» Requisitos do exercício
a – Reproduza, do texto sobre a novela Avenida Brasil, a passagem de "Aí está o sentido" a "amor, o amor.".
b – No texto sobre a novela Avenida Brasil, reescreva de forma mais concisa o parágrafo que começa com "Aí está o sentido profundo", mantendo suas informações principais.

» Trecho selecionado
● ● ● ●

O mal contra o mal na novela das 9
EUGÊNIO BUCCI*
O que mais vem chamando a atenção dos
adoradores da novela das 9, Avenida Brasil, é que a vilã é uma
troglodita, e a mocinha é pior ainda. Nenhuma é boazinha. No festival de
maldades apoteóticas que virou obsessão nacional, não existe a princesinha de
porcelana, inocente e indefesa. Carminha (Adriana Esteves), que até aqui
respondeu pelo papel de bandida oficial, até sabe fazer beicinho, como se fosse
uma donzela da extinta Jovem Guarda, mas sua candura, quando aflora, é puro
fingimento. No polo oposto, Nina (Débora Falabella), que seria a mocinha, guarda
uma bruxa má e ressentida dentro de sua formosura adolescente. Tem os braços
finos de garota rica e os olhos flamejantes de dragão, olhos que são uma janela
para o inferno.
Mas... e o bem? Onde foi parar o bem? No duelo
do mal contra o mal, irrompe essa pergunta aflita. No universo das novelas, é
uma interrogação incomum – e muito corajosa.
Aí está o sentido profundo do engenhoso
suspense criado por João Emanuel Carneiro. O bem evaporou. Qual será a
referência moral agora? Avenida Brasil é um melodrama escarrado, como
todas as novelas anteriores, mas é, ao mesmo tempo, um melodrama diferente. É
melodrama porque os elementos melodramáticos estão todos lá: o casalzinho que
enfrenta descaminhos antes de consumar seu desejo, a criança injustiçada que
cresceu e quer vingança, o moço bonito que não sabe quem é seu pai de verdade, a
pobre que fica rica, a rica que fica pobre, além da inveja, do ódio e do amor, o
amor, o amor.

● ● ● ●

» Segmento de dados

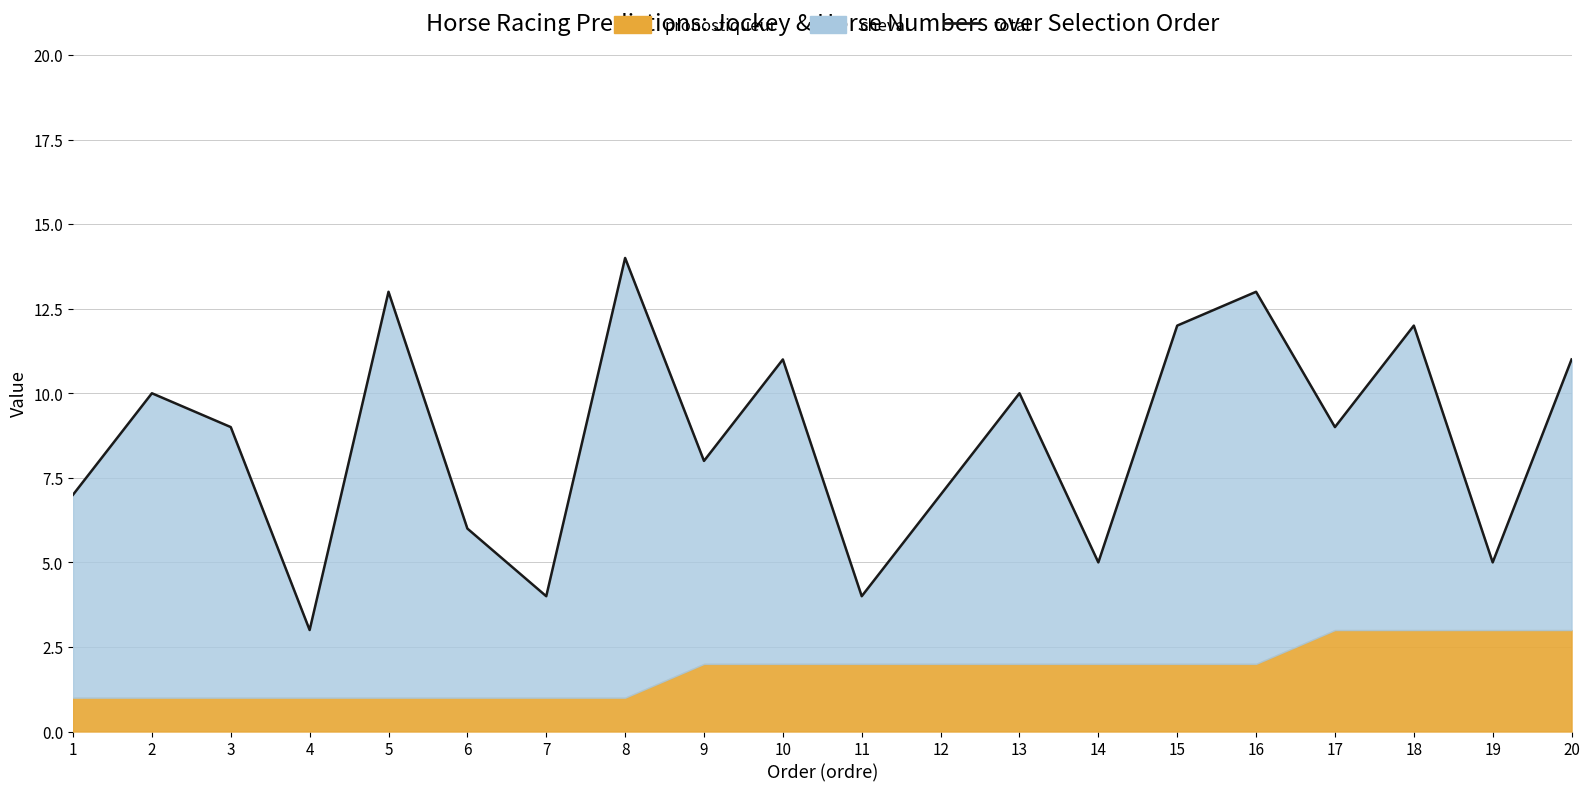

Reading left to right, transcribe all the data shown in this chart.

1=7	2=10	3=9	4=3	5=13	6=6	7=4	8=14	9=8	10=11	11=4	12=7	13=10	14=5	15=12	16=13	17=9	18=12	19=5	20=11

● ● ● ●

» Soluções das tarefas
a –
Aí está o sentido profundo do engenhoso
suspense criado por João Emanuel Carneiro. O bem evaporou. Qual será a
referência moral agora? Avenida Brasil é um melodrama escarrado, como
todas as novelas anteriores, mas é, ao mesmo tempo, um melodrama diferente. É
melodrama porque os elementos melodramáticos estão todos lá: o casalzinho que
enfrenta descaminhos antes de consumar seu desejo, a criança injustiçada que
cresceu e quer vingança, o moço bonito que não sabe quem é seu pai de verdade, a
pobre que fica rica, a rica que fica pobre, além da inveja, do ódio e do amor, o
amor, o amor.

b – O suspense criado por João Emanuel Carneiro tem um sentido profundo: o bem evaporou, e não se sabe qual será a referência moral. Avenida Brasil é um melodrama como as novelas anteriores, mas diferente delas. Estão presentes todos os elementos melodramáticos: o casal que enfrenta descaminhos antes de consumar o desejo, a criança injustiçada que cresceu e quer vingança, o moço que desconhece o verdadeiro pai, a pobre que enriquece, a rica que empobrece, além de inveja, ódio e amor.